- **Source extract**
----------

It is one of the "Stanisms". See below:​

Stan’s Sayings​

Stan The Annuity Man®’s sayings and “Stanisms” are used by agents and advisors across the country. Below are just a few of his factual informational nuggets of wisdom when it comes to annuities.
  • “Own an annuity for what it WILL DO, not what it might do.”
  • “There’s no perfect annuity answer, just bad sales pitches.”
  • “Don’t buy annuity sale pitch dreams because you are going to own the contractual realities.”
  • “Be wary of bad chicken dinner annuity seminars.”
  • “The Annuity Man® is where annuities are bought, not sold®.”
  • “If it sounds too good to be true with annuities, it is, every single time without exception.”
  • “Annuities are contracts, not investments.”
  • “Annuity companies have the big buildings for reason, they don’t give anything away.”
  • “Upfront bonuses on indexed annuities are nothing more than candy for the stupid.”
  • “Income Rider percentages are NOT Jimmy Carter interest rates.”
 
One of my investment tenets has been “if I can’t explain an investment to my mom and have her understand it, I shouldn’t be buying it”. Mom is now 92 and no longer my soundboard but the principle holds.

If you have so many questions about the product, move along
Yeah, I learned this investment tenet relatively late and it cost me money (even fraud in one case) not knowing it. BUT now, it is my FIRST tenet when considering any investment.

----------

- **Material provided**
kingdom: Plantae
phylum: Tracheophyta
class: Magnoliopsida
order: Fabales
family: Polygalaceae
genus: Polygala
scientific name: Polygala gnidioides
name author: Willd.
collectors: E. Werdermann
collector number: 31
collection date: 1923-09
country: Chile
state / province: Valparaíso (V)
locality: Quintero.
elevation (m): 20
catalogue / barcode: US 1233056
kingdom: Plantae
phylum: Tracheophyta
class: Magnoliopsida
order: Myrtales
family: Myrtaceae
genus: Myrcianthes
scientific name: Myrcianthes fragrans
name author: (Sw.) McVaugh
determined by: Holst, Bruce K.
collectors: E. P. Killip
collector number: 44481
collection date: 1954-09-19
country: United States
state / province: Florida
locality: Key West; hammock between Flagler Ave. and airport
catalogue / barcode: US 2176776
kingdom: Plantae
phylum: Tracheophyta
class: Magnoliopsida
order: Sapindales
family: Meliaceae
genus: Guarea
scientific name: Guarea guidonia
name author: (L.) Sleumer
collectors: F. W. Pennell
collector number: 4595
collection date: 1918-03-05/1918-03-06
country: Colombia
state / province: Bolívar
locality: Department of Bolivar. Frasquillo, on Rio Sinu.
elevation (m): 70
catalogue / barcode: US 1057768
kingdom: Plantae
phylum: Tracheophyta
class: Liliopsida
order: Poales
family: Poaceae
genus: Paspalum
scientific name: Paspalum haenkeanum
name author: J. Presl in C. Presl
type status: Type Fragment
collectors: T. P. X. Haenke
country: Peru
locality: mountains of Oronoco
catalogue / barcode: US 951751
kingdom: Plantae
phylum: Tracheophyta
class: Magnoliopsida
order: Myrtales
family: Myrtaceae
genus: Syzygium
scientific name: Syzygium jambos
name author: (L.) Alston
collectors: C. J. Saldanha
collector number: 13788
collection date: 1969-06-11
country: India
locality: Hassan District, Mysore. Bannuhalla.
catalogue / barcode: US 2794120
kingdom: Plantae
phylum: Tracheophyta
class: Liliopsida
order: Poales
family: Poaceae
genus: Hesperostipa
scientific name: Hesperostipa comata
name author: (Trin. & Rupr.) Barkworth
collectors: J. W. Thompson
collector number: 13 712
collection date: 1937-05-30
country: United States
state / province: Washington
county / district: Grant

----------

- **Tasks and exercises**
• a. From the list of sayings in the post about Stan's sayings, give every saying that opens with a command to the reader, quoted in full.
• b. Continue the post about Stan's sayings, starting right after its final sentence.

- **Task results**
• a.
“Own an annuity for what it WILL DO, not what it might do.”
“Don’t buy annuity sale pitch dreams because you are going to own the contractual realities.”
“Be wary of bad chicken dinner annuity seminars.”

• b.
 
YMMV as they say. DH and I purchased single premium deferred annuities using tax-deferred money that we got in lieu of pensions when a former employer got rid of the defined benefit pension. We considered them pension replacements and part of the fixed income part of our portfolio. One attraction is double payout if you are unable to do two of the 6 tasks of daily living. It's instead of LTC insurance and the only thing like that that DH could qualify for. There is a substantial minimum payout, the balance of which goes to heirs so there is a life insurance component sort of. It won't be tax-free but like an inherited IRA. DH's annuity passed to me after he died and I started taking them this year when the extra 10% pot-sweetener expired. That money, after paying taxes, and soc sec covers all my spending except for large lumpy expenditures or extra travel. No need to withdraw from my IRA since the payouts make up my RMD, at least for now. (This was only part of our fixed income AA and my IRA is much, much larger than what we invested in the annuities.) So I think it's doing what it should - working like a pension. I'm 75 and can outlive the minimum payout so that's the annuity part. Worked for us. The way the stock market has been going we could have had better returns in a more heavily-weighted-toward-stocks IRA but that's the thing about AAs.

DH was very skeptical at first since his mother invested in annuities that had alot of the bad old annuity stuff. I think annuity companies have done what they could to sweeten the pot - minimum payout in case you die a month after taking the first payment, and a LTC-ish component, etc. The LTC-ish part is capped at 2 - 3 years of payouts so the annuity company doesn't have the unknown black-hole drag of original LTC insurance - here the payout amount is capped and known. It was a reasonable diversification for us.
 

It is one of the "Stanisms". See below:​

Stan’s Sayings​

Stan The Annuity Man®’s sayings and “Stanisms” are used by agents and advisors across the country. Below are just a few of his factual informational nuggets of wisdom when it comes to annuities.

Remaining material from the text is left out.